A Sermon preached at St Martin-in-the-Fields on May 28, 2023 by Revd Sally Hitchiner
Readings for address: Acts 2: 1-21, John 20: 19-23
Who said all these quotes? I’ll give you a clue. They are all from the same group and I have changed the same word in each.
“Now I know there is something strong than fear — far stronger. The Spirit.”
“The Ability To Destroy A Planet Is Insignificant Next To The Power Of The Spirit.”
“For my ally is the Spirit, and a powerful ally it is. Life creates it, makes it grow. Its energy surrounds us and binds us. Luminous beings are we, a crude matter this is not.”
“Remember, Your Strength Flows From The Spirit. But Beware: Anger, Fear, Aggression – The Dark Side, Are They.”
You may have guessed it. If you replace the word Spirit with the word Force, they’re all quotes from the Star Wars movie franchise.
The Holy Spirit has sometimes been spoken about in very abstract terms, spoken about in terms of what it can do for us. Charismatics may talk about it as a force giving miraculous powers, liberal Catholics may talk about it as a force helping us to break down barriers of language and oppression.

#### DATA LISTING:
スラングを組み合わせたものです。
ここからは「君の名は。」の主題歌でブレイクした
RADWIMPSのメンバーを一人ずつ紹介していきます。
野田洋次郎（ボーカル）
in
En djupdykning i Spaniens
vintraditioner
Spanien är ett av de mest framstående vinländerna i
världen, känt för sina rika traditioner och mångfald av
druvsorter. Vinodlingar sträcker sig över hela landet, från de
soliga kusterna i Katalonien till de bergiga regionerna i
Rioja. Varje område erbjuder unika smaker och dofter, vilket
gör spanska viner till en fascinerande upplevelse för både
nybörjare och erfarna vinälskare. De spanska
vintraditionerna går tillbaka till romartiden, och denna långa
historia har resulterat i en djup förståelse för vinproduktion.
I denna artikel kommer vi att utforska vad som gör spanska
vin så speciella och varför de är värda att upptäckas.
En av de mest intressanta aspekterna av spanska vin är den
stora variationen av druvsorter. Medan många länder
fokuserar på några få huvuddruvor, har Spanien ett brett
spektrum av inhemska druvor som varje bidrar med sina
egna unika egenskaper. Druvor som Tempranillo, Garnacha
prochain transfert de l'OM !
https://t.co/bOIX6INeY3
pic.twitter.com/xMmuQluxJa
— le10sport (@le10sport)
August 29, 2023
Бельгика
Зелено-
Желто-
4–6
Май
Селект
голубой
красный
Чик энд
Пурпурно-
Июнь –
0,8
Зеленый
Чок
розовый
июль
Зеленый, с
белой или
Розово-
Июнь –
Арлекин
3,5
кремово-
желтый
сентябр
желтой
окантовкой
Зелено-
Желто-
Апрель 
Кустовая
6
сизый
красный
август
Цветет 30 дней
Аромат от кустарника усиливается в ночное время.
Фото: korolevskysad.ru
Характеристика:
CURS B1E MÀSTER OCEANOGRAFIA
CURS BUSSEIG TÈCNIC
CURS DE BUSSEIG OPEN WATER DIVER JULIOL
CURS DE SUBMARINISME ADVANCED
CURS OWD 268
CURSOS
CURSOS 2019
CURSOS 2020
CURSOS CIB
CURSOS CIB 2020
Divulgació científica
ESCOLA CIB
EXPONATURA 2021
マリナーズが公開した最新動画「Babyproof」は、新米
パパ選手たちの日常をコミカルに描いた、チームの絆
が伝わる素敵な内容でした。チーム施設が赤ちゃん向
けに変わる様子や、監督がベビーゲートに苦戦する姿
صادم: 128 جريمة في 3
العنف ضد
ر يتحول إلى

#### REQUEST:
Repeat the passage of the sermon word for word, starting at "The Holy Spirit" and ending at "language and oppression.". The records have no connection to the sermon.

#### ANSWER SECTION:
The Holy Spirit has sometimes been spoken about in very abstract terms, spoken about in terms of what it can do for us. Charismatics may talk about it as a force giving miraculous powers, liberal Catholics may talk about it as a force helping us to break down barriers of language and oppression.